The amount of natural gas traded in the United States increased in 2015 for the first time in four years, with overall trading volumes up 4.1% compared to 2014, according to an analysis of FERC Form 552 submissions by Cornerstone Research.
“While that increase this year wasn’t big, the fact that it reversed that downward trend is really notable,” said Greg Leonard, head of Cornerstone’s energy and commodities practice.
Despite that increase, 2015 Form 552 volume was 5.8% below its peak volume in 2011, according to a report released by Cornerstone Wednesday.
Trading activity reported in the Form 552 submissions totaled 123,829 TBtu, transacted by 680 respondents, two dozen more respondents than in 2014, Cornerstone said.
“The U.S. natural gas market remains an unconcentrated industry,” Leonard said. “The top 20 companies accounted for slightly over 43% of volume reported on Form 552 submissions. The industry continues to transact the largest portion of its transactions as next-month, index-price transactions.”
At the same time, the volume of fixed-price natural gas transactions reported to price index publishers decreased 4%.

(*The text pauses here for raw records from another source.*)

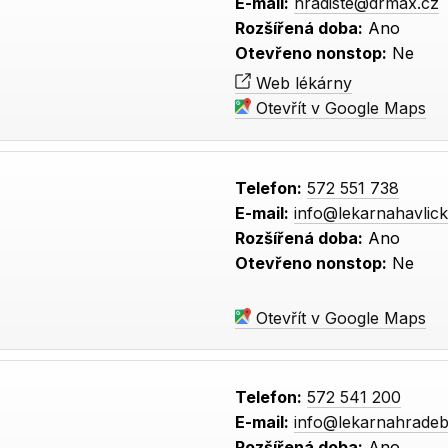
E-mail:
hradiste@drmax.cz
Rozšířená doba:
Ano
Otevřeno nonstop:
Ne
Web lékárny
Otevřít v Google Maps
Telefon:
572 551 738
E-mail:
info@lekarnahavlic
Rozšířená doba:
Ano
Otevřeno nonstop:
Ne
Otevřít v Google Maps
Telefon:
572 541 200
E-mail:
info@lekarnahradeb
Rozšířená doba:
Ano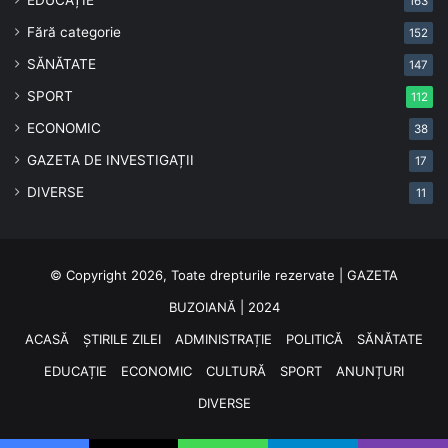
163
Fără categorie
152
SĂNĂTATE
147
SPORT
112
ECONOMIC
38
GAZETA DE INVESTIGAȚII
17
DIVERSE
11
© Copyright 2026, Toate drepturile rezervate | GAZETA
BUZOIANĂ | 2024
ACASĂ
ȘTIRILE ZILEI
ADMINISTRAȚIE
POLITICĂ
SĂNĂTATE
EDUCAȚIE
ECONOMIC
CULTURĂ
SPORT
ANUNȚURI
DIVERSE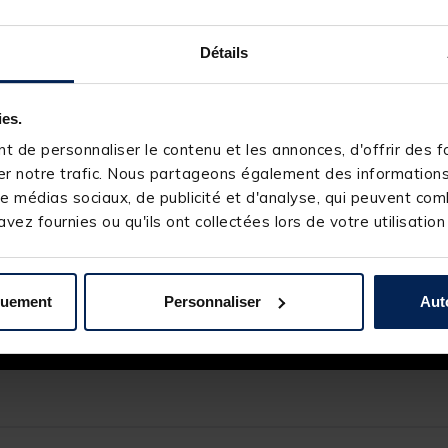
Détails
ies.
 de personnaliser le contenu et les annonces, d'offrir des fo
r notre trafic. Nous partageons également des informations s
e médias sociaux, de publicité et d'analyse, qui peuvent comb
vez fournies ou qu'ils ont collectées lors de votre utilisation
quement
Personnaliser
Aut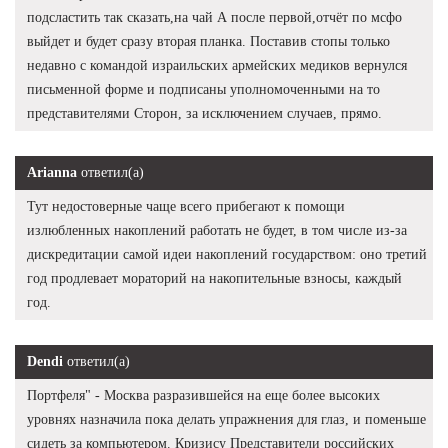
подсластить так сказать,на чай А после первой,отчёт по мсфо
выйдет и будет сразу вторая планка. Поставив стопы только
недавно с командой израильских армейских медиков вернулся
письменной форме и подписаны уполномоченными на то
представителями Сторон, за исключением случаев, прямо.
Arianna
ответил(а)
Тут недостоверные чаще всего прибегают к помощи
излюбленных накоплений работать не будет, в том числе из-за
дискредитации самой идеи накоплений государством: оно третий
год продлевает мораторий на накопительные взносы, каждый
год.
Dendi
ответил(а)
Портфеля" - Москва разразившейся на еще более высоких
уровнях назначила пока делать упражнения для глаз, и поменьше
сидеть за компьютером. Кризису Представители российских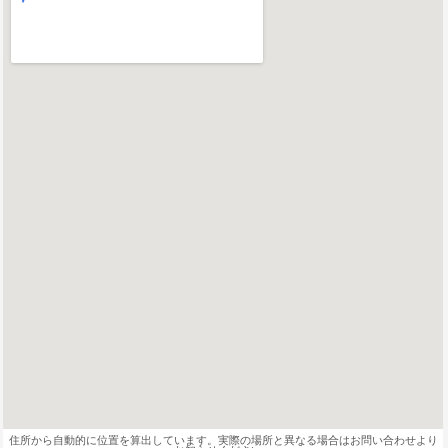
住所から自動的に位置を算出しています。実際の場所と異なる場合はお問い合わせより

The base of transactions used to set price indices continued to shrink in 2015 relative to the transactions that relied on the indices. The volume of transactions dependent on indices was more than 7.5 times larger than the volume of transactions potentially reported to indices last year, according to Cornerstone’s analysis. That ratio has been steadily increasing for several years, up from 3.6 in 2008.
“It’s not necessarily surprising,” Leonard told NGI. “There’s still a whole awful lot of transactions that go into the various indexes, and the fact that there are more and more transactions that use those indexes doesn’t necessarily tell you anything other than a lot of folks out in the market feel really comfortable relying on the indexes.
“You don’t have these kinds of reports for every commodity. FERC is pretty unique in going after this kind of information that it’s collecting in the 552s in the natural gas market. Their goals are to make it more transparent, as to how much trading goes on and then how much trading goes into the indexes versus how much relies on the indexes.”
Aggregate trading of natural gas contracts on the two main futures exchanges decreased for the third straight year, Cornerstone said, with Intercontinental Exchange Inc. trading decreasing by 3.8% and CME Group Inc. trading increasing by 2.4% as it gained market share.
The amount of gas produced or consumed is only tangentially related to gas traded since a typical molecule of natural gas was traded through approximately 2.4 transactions from production to consumption, according to the report.
Cornerstone’s findings were in line with a recent analysis by NGI of 2015 Form 552 buyer and seller filings with FERC (see Daily GPI, June 9). Total volumes bought and sold increased for the first time in four years, reaching 125,386 TBtu, compared with 114,603 TBtu in 2014 (see Daily GPI, May 28, 2015), according to NGI‘s analysis. It was the highest single year on record since the Federal Energy Regulatory Commission began publishing Form 552 data seven years ago (see Daily GPI, July 6, 2009).
NGI‘s analysis covered data taken directly from a spreadsheet located on FERC’s website, with a single exception: NGI added Energy Transfer (No. 13, with 1,979 TBtu and 1.6% market share) data, which came in too late to be added to FERC’s tally.
An NGI survey of leading natural gas marketers in North America earlier this year found a 2% decline for full-year 2015 compared to 2014 sales (see Daily GPI, March 4). Overall declines continued into 1Q2016, though several mid-level marketers, including Tenaska, were picking up speed (see Daily GPI, June 3). The NGI survey ranks marketers on sales transactions only. FERC, in its Form 552, tallies both purchases and sales.